*PASSAGE GIVEN*.
--

# LeetCode Problem Scraper & Dataset Builder

This project builds a **complete dataset of LeetCode problems** directly from the official GraphQL API.

### What It Does
- Connects to LeetCode’s GraphQL endpoint using authenticated sessions
- Fetches problem metadata (title, difficulty, tags, stats, etc.)
- Extracts **descriptions, similar problems, and solution URLs**
- Saves everything into a structured CSV file for analysis or dashboards

### Goals
- Maintain an up-to-date, queryable dataset for personal analytics and research
- Support future automation for weekly updates
- Enable quick data exploration and ML-based recommendation experiments

> This notebook is designed as a **step-by-step guide** — part scraper, part documentation.

In [11]:
import requests, json, time, random, pandas as pd, os
from requests.adapters import HTTPAdapter
from datetime import datetime
try:
    from urllib3.util.retry import Retry
except Exception:
    from requests.packages.urllib3.util.retry import Retry

GRAPHQL_URL = "https://leetcode.com/graphql/"
HOMEPAGE = "https://leetcode.com/problemset/"

## Session Setup

We create a persistent `requests.Session()` with:
- Retry mechanism (to handle rate limits and 5xx errors)
- Proper CSRF token handling
- Headers that mimic a browser

This ensures stable and polite communication with LeetCode’s servers.


In [12]:
def make_leetcode_session():
    s = requests.Session()
    retry = Retry(
        total=5, connect=5, read=5,
        backoff_factor=1.2,
        status_forcelist=[429, 500, 502, 503, 504],
        allowed_methods=frozenset(["GET", "POST"]),
        raise_on_status=False,
    )
    adapter = HTTPAdapter(max_retries=retry, pool_connections=20, pool_maxsize=20)
    s.mount("https://", adapter)
    s.mount("http://", adapter)

    r = s.get(HOMEPAGE, headers={
        "User-Agent": "Mozilla/5.0",
        "Referer": "https://leetcode.com/",
        "Origin": "https://leetcode.com",
        "Accept": "application/json, text/plain, */*",
    }, timeout=(10, 30))

--

Which HTTP status codes does the session in the LeetCode scraper notebook retry on? You will not need the listing that comes next.

--

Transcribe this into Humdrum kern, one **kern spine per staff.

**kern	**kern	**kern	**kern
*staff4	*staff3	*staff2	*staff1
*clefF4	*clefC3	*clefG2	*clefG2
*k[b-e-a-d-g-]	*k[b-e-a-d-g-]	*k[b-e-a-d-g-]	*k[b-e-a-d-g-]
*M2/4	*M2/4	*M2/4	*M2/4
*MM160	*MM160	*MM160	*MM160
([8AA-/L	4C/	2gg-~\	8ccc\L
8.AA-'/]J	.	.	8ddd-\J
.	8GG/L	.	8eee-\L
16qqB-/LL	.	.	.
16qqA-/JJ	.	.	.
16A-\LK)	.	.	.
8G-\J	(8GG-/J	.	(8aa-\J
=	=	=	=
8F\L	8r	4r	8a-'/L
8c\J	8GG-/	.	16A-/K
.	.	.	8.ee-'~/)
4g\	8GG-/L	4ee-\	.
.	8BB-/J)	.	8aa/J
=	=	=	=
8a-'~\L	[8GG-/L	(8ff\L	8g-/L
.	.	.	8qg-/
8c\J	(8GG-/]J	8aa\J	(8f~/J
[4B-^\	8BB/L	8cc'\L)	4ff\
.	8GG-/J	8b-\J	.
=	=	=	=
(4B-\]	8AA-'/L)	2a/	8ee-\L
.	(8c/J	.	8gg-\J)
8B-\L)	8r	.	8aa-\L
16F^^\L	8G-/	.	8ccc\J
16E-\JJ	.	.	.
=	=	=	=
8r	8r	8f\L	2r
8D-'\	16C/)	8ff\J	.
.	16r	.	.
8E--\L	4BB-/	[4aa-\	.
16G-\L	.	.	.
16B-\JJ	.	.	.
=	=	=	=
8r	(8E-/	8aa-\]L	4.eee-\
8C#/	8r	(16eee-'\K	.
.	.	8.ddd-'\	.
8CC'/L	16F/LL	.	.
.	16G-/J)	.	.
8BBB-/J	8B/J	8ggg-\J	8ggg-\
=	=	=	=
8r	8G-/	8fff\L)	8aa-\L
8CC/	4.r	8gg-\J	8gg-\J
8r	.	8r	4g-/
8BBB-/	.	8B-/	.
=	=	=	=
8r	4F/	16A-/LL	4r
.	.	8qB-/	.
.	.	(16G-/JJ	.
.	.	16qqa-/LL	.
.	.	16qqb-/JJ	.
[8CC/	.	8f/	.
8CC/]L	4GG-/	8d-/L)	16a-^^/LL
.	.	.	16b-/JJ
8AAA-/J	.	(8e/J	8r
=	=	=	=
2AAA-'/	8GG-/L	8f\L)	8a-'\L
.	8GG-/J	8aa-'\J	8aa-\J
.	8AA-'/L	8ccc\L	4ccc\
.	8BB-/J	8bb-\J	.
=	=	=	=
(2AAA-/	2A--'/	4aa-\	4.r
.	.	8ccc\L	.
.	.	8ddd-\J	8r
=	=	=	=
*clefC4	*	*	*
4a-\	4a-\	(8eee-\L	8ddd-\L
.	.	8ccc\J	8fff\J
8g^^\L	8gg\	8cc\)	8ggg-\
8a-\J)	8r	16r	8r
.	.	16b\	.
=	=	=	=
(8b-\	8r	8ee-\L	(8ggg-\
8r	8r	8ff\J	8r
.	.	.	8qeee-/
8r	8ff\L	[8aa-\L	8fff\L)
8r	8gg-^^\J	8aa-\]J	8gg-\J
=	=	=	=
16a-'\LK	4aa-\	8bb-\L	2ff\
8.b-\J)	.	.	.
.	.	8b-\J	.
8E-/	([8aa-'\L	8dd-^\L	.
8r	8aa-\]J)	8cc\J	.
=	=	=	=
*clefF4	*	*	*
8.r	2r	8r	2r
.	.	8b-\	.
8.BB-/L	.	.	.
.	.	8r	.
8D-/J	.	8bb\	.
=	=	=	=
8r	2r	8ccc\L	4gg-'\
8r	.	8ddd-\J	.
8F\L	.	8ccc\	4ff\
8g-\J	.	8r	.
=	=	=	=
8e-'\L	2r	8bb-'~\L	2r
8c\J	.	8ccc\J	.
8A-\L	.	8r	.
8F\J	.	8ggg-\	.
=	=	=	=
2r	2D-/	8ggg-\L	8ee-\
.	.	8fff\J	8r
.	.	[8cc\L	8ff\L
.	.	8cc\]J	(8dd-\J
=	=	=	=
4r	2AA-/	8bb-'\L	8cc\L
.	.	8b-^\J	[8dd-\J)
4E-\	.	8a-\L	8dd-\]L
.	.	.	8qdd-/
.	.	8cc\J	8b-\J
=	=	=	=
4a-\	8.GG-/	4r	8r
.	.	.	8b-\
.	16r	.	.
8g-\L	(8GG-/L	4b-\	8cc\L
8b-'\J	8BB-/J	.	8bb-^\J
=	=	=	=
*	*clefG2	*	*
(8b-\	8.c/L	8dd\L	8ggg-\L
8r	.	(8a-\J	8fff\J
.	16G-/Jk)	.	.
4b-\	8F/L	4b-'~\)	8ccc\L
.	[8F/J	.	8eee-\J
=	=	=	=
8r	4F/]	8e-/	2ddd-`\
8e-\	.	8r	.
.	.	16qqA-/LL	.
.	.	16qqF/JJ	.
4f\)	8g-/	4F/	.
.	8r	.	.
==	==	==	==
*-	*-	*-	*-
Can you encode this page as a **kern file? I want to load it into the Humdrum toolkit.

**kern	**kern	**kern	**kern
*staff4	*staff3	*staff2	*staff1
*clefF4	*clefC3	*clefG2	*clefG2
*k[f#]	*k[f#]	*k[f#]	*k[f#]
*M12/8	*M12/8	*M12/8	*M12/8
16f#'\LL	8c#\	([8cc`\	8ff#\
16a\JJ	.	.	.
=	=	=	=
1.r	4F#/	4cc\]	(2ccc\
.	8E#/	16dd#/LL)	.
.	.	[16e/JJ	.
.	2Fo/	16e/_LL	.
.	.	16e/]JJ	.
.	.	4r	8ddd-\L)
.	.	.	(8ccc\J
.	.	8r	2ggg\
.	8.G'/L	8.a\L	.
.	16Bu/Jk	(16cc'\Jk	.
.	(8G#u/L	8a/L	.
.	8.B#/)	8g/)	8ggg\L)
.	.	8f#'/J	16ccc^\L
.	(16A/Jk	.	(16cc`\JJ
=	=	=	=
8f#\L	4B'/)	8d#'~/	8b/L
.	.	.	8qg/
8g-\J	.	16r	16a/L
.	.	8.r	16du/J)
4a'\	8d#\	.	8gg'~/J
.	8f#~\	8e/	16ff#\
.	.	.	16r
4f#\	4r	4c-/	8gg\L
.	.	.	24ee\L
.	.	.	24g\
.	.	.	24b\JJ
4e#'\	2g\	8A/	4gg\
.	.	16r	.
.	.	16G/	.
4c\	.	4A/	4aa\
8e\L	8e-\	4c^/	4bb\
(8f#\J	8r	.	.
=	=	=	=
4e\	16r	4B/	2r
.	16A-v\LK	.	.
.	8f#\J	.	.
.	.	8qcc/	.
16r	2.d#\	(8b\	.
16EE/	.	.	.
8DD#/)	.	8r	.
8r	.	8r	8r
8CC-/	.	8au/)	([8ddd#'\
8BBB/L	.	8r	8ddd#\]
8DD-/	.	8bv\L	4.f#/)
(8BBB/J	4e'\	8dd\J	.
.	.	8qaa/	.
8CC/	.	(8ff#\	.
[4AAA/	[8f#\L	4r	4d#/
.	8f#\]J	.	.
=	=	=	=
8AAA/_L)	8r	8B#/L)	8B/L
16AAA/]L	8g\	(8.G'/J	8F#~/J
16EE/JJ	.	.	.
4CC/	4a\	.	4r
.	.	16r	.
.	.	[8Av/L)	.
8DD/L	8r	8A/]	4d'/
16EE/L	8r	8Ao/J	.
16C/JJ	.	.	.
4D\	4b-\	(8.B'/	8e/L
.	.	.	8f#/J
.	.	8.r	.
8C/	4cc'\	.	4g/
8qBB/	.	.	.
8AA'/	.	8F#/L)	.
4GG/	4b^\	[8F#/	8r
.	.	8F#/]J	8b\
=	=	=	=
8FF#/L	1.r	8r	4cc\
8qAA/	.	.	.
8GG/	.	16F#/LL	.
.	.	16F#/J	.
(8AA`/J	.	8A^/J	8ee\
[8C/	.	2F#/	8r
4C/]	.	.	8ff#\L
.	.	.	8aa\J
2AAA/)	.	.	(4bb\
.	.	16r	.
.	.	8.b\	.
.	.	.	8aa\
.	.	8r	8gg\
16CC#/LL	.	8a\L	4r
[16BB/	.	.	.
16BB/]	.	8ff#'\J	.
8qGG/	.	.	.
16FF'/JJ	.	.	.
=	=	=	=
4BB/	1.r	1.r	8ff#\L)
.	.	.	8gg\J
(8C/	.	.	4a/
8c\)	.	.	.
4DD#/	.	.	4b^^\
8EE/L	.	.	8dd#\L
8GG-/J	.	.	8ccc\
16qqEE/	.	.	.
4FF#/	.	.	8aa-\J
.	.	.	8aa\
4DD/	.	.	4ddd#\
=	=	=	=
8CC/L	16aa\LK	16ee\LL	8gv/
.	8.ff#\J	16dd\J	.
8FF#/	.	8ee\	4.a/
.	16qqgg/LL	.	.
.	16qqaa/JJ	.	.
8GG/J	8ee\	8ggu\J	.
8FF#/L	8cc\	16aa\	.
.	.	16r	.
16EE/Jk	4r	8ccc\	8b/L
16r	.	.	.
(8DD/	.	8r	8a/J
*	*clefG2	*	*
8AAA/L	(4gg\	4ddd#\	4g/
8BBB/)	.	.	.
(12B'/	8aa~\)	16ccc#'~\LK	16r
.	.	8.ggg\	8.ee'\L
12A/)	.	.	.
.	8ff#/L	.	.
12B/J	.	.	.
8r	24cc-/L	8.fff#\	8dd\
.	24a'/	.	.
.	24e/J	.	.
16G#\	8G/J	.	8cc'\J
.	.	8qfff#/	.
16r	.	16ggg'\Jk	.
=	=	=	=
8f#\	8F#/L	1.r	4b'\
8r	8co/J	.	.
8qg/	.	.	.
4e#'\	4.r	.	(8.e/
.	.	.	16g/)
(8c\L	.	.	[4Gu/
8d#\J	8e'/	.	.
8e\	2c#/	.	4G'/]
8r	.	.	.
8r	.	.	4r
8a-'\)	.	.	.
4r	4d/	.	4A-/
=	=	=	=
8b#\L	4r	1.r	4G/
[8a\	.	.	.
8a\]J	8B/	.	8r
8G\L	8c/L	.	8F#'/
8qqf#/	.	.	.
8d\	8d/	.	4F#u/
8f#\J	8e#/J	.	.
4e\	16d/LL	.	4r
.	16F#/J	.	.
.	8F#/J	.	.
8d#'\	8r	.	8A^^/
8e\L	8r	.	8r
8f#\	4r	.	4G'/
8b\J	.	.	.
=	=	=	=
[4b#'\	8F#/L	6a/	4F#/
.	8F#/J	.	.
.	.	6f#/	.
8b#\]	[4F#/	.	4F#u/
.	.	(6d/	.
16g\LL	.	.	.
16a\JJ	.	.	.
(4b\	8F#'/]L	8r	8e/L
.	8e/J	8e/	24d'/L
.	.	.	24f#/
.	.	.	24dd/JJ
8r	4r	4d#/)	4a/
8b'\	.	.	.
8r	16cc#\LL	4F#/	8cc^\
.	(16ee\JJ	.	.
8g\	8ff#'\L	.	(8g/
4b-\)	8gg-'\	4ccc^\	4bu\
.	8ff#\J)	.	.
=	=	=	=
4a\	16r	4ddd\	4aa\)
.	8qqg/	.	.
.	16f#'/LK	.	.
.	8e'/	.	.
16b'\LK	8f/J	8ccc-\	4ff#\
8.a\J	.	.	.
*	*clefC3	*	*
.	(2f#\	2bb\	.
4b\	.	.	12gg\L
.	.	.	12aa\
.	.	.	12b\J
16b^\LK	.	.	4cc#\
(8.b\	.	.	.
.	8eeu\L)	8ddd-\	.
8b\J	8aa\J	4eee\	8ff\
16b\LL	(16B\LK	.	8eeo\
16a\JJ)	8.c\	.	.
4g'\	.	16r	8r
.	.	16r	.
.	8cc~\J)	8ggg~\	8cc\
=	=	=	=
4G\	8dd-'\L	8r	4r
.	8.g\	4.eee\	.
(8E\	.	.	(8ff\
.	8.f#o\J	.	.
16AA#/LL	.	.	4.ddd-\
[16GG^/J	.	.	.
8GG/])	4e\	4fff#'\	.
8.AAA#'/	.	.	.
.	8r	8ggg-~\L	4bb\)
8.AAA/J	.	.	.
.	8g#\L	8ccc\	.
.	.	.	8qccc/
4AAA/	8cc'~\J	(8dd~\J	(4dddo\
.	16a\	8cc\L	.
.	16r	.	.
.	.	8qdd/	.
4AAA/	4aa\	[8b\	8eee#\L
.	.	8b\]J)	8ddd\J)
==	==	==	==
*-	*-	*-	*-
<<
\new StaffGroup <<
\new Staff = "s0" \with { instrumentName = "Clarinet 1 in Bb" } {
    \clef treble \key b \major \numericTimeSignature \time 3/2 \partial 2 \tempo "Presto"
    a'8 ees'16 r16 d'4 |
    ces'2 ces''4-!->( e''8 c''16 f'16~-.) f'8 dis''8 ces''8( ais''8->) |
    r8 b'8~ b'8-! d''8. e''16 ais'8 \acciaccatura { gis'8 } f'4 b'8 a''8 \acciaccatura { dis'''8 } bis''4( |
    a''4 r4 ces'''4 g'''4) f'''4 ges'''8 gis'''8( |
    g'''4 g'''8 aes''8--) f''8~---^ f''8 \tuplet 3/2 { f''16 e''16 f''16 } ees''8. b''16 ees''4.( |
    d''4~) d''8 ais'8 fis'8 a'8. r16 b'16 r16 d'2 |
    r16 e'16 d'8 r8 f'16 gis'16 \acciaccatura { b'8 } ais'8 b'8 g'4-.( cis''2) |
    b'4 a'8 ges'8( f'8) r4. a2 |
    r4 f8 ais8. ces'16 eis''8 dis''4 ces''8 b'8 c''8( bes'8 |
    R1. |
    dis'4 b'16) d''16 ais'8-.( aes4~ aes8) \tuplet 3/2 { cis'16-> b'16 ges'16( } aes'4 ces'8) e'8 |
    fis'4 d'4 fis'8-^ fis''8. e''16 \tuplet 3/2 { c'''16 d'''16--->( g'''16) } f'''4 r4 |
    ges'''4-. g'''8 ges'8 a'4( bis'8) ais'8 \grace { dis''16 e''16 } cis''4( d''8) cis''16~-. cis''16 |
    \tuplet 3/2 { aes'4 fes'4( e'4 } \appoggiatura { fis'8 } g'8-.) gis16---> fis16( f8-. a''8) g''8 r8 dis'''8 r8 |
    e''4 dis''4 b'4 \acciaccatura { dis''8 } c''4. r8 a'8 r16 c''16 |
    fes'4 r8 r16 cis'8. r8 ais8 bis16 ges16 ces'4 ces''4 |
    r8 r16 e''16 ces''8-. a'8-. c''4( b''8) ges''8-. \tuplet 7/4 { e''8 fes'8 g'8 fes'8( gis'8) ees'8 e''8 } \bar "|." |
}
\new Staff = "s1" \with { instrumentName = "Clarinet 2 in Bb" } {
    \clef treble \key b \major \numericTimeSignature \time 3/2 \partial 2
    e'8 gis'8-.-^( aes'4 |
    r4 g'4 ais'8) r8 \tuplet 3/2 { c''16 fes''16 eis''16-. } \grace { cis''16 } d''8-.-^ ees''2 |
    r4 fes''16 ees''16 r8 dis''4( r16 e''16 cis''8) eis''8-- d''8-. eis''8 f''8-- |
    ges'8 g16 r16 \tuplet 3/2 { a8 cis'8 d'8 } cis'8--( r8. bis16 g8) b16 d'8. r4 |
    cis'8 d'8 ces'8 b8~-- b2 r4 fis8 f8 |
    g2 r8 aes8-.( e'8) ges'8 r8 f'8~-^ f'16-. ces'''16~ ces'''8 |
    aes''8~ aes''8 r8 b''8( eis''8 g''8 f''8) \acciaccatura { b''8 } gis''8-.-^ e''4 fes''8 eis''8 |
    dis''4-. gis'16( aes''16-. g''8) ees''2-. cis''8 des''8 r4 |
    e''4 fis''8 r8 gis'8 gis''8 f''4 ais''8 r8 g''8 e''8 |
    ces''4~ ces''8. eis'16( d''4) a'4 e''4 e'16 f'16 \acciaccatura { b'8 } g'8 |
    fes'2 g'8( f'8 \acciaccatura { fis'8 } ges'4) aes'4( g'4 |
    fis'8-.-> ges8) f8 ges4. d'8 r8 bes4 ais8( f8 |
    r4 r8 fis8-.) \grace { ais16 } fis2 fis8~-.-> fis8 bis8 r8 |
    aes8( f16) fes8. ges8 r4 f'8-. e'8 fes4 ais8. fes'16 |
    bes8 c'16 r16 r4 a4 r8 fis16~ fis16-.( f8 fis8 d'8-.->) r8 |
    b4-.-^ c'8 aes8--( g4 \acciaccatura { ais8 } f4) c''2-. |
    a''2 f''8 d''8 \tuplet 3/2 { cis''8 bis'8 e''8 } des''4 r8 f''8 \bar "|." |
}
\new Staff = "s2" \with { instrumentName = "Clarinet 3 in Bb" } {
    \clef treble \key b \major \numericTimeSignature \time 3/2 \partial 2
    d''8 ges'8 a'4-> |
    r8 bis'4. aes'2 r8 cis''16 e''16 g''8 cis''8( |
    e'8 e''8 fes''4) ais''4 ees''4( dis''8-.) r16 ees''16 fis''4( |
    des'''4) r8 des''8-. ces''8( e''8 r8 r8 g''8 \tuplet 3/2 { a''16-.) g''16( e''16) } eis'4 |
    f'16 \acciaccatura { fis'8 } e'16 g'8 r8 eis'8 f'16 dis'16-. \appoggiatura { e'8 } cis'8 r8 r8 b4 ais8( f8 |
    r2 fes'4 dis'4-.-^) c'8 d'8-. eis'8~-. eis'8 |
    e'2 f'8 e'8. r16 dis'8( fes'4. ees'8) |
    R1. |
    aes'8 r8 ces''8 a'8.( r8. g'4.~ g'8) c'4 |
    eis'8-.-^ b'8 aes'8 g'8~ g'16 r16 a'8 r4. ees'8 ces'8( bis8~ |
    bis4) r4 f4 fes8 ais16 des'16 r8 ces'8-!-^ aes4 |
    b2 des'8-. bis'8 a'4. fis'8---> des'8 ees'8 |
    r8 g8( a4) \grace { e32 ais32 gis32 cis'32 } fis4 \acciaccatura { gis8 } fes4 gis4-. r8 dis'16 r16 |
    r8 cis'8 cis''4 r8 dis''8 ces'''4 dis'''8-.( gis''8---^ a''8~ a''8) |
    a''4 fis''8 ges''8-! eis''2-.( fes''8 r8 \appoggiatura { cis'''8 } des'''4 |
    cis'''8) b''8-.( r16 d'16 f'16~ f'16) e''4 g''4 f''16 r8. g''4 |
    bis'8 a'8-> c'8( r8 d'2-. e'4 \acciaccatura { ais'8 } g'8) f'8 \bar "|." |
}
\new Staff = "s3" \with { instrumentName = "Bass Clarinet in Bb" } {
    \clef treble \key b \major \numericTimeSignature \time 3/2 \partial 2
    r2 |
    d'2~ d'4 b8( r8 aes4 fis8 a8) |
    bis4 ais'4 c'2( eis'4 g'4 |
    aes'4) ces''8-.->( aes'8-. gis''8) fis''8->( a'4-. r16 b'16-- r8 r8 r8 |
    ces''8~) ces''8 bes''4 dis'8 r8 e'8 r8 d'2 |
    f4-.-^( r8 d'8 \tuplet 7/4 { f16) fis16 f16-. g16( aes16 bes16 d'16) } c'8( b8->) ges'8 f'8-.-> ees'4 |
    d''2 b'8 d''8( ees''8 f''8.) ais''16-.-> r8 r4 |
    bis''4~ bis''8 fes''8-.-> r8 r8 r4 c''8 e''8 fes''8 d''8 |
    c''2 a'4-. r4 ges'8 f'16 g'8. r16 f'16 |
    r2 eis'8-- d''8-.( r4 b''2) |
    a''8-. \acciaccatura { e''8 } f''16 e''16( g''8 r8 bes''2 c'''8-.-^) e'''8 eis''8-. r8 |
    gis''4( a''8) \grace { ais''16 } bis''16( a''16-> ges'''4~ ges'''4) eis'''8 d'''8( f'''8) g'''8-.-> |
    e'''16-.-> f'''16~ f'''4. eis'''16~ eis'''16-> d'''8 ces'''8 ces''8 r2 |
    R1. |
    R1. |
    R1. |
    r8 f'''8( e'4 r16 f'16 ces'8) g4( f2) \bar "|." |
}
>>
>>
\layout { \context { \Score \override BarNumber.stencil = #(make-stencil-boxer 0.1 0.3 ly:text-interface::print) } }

--

*TASK SOLUTION*.
429, 500, 502, 503, and 504.